Source data:

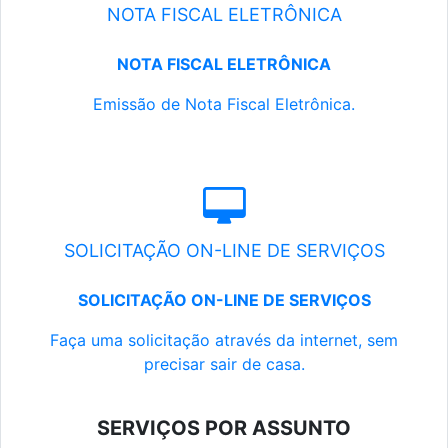
NOTA FISCAL ELETRÔNICA
NOTA FISCAL ELETRÔNICA
Emissão de Nota Fiscal Eletrônica.
SOLICITAÇÃO ON-LINE DE SERVIÇOS
SOLICITAÇÃO ON-LINE DE SERVIÇOS
Faça uma solicitação através da internet, sem
precisar sair de casa.
SERVIÇOS POR ASSUNTO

▶ **Exercise requirements**
The data above must be given again in full and unaltered, minus its images.

▶ **Problem solution**
NOTA FISCAL ELETRÔNICA
NOTA FISCAL ELETRÔNICA
Emissão de Nota Fiscal Eletrônica.
SOLICITAÇÃO ON-LINE DE SERVIÇOS
SOLICITAÇÃO ON-LINE DE SERVIÇOS
Faça uma solicitação através da internet, sem
precisar sair de casa.
SERVIÇOS POR ASSUNTO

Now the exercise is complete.